Texto proporcionado:
De Joaco a Jaco, ¡In memoriam! (4ta. Parte)

De Joaco a Jaco, ¡In memoriam! (4ta. Parte)

19 de mayo de 2017. A Darío Betancourt lo conozco hace muchos años. Lo que no puedo precisar es el momento justo en que dialogamos por primera vez. Aunque tengo una memoria de elefante, por más que intento no consigo recordar cómo empezó nuestro vínculo y que ha llegado a que lo tenga como uno de esos hermanos que me ha regalado la vida gracias a la común pasión por la música. Quizá todo empezó en aquel concierto de rock a fines de los ochenta en la Casa de la Cultura de Playa y que, como asegura el refrán popular, terminó como la fiesta del Guatao. O tal vez el inicio lo marcó una llamada telefónica, para invitarme a la peña que él organizaba mes tras mes en el cine de Candelaria y para la cual llevaba agrupaciones de La Habana. En fin, determinar el detalle del inicio de nuestra amistad, a estas alturas poco o nada importa.

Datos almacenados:
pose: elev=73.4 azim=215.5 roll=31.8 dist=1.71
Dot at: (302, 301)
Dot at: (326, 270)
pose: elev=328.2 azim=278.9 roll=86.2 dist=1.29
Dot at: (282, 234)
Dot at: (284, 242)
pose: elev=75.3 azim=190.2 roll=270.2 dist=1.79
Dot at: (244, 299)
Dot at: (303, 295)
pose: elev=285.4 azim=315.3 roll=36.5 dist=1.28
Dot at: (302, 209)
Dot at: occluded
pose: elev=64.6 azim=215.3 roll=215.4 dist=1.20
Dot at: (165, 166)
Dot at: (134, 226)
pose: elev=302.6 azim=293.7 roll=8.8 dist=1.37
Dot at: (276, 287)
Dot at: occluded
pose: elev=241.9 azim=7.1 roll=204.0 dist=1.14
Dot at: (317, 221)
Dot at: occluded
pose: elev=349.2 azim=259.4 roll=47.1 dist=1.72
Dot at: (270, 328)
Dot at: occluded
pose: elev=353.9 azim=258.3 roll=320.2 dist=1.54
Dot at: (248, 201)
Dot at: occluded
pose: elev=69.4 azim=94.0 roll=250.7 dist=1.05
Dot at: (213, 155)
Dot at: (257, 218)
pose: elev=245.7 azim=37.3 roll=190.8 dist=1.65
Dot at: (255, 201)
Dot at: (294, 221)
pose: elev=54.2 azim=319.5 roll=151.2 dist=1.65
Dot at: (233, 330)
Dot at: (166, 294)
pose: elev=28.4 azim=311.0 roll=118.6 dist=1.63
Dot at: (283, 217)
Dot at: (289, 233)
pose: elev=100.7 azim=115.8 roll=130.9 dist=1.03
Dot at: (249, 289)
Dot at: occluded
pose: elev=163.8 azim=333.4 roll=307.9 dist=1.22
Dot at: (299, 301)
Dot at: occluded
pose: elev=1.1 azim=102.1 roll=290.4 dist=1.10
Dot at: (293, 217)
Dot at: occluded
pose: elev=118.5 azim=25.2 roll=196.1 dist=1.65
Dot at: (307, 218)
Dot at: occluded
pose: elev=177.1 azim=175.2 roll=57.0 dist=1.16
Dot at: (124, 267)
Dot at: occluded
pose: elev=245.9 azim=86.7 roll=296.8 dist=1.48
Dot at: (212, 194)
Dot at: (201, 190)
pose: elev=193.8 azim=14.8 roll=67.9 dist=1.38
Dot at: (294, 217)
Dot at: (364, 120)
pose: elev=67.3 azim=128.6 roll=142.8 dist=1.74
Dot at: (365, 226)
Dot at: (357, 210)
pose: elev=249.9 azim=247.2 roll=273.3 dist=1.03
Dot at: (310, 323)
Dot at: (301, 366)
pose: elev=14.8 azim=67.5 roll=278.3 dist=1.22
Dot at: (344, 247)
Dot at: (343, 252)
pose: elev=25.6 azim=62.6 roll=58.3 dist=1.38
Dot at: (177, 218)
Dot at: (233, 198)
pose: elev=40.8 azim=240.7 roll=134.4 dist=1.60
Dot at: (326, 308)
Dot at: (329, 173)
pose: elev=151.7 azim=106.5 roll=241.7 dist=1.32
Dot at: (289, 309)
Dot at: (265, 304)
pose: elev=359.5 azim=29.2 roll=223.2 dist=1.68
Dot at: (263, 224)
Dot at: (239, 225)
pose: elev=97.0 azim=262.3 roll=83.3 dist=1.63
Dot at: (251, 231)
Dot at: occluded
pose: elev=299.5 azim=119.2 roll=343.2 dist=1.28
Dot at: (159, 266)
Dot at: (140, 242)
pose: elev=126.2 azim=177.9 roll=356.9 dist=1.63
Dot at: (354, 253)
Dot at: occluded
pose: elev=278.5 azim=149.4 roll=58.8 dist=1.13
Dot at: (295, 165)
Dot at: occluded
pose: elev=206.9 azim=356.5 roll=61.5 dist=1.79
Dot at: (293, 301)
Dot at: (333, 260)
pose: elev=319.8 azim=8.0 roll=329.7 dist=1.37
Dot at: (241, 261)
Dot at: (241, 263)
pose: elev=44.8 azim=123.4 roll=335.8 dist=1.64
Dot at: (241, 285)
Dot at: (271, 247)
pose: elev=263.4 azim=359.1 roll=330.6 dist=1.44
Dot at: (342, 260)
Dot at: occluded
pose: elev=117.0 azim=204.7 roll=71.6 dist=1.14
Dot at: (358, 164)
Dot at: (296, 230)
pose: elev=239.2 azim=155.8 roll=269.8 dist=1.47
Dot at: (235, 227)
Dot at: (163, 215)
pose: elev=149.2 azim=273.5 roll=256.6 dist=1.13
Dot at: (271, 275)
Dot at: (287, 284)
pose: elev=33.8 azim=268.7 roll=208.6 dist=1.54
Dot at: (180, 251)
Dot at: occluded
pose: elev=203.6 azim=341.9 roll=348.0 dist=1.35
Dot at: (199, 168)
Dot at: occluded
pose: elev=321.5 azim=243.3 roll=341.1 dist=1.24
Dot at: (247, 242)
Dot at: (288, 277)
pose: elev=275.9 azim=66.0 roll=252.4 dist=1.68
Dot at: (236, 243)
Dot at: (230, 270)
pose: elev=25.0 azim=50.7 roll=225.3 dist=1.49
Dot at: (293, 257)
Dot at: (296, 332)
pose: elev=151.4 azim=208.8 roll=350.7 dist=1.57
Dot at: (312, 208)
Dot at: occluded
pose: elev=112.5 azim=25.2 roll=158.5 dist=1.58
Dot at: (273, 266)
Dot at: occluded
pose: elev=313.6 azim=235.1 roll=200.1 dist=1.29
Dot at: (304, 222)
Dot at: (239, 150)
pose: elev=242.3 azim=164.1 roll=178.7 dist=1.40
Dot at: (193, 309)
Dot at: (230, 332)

Preguntas de comprensión:
• 1. Según el texto proporcionado, ¿en qué lugar organizaba Darío Betancourt la peña mensual?
• 2. Retoma el texto sobre la amistad con Darío Betancourt y continúalo a partir de su última oración.

Respuestas esperadas:
• 1. La organizaba en el cine de Candelaria.

• 2.
Lo cierto es que durante la etapa dura del período especial, mientras que él cursaba la especialidad de anatomía patológica en el Calixto García, con frecuencia nos encontrábamos y sosteníamos intensos diálogos sobre alguna banda rockera o metalera. Así, nuestra amistad se fue consolidando y cuando en un momento dado se fue a vivir a Miami pues se había ganado el bombo, el afecto mutuo no se interrumpió. A él le agradezco eternamente una idea suya que no se cansa de repetir y que he asumido como si fuese mía: «hay solo un par de días al año que no nos tienen que preocupar: ayer y mañana».

Siempre que ando de paso por Miami, Darío planifica la asistencia de ambos a un concierto llevado a cabo por alguno de nuestros músicos favoritos. Para este, mi viaje en mayo, la tradición no la cambiamos y hoy viernes nos vamos hacia el Pompano Beach Amphitheater, para una función del guitarrista y cantante estadounidense George Thorogood, otrora líder de la agrupación The Destroyers y recordado compositor e intérprete de un tema tan popular en los tempranos ochenta como la pieza titulada «Bad to the Bone», utilizada incluso como parte de la banda sonora del thriller de ciencia ficciónTerminator 2.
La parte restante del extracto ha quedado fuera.